Instruction
Reproduce the lines of all the entries below, substituting "השב לתגובה זו" for every occurrence of "הגב לתגובה זו" and leaving everything else unchanged.

(Entries from a data collection)
-------

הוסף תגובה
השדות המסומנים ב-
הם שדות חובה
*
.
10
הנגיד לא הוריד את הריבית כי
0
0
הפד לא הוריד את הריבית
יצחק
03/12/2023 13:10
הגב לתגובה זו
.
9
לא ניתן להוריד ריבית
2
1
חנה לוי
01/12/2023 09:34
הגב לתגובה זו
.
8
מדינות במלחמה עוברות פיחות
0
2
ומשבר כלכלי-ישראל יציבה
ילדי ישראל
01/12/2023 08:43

-------

Problem solution
הוסף תגובה
השדות המסומנים ב-
הם שדות חובה
*
.
10
הנגיד לא הוריד את הריבית כי
0
0
הפד לא הוריד את הריבית
יצחק
03/12/2023 13:10
השב לתגובה זו
.
9
לא ניתן להוריד ריבית
2
1
חנה לוי
01/12/2023 09:34
השב לתגובה זו
.
8
מדינות במלחמה עוברות פיחות
0
2
ומשבר כלכלי-ישראל יציבה
ילדי ישראל
01/12/2023 08:43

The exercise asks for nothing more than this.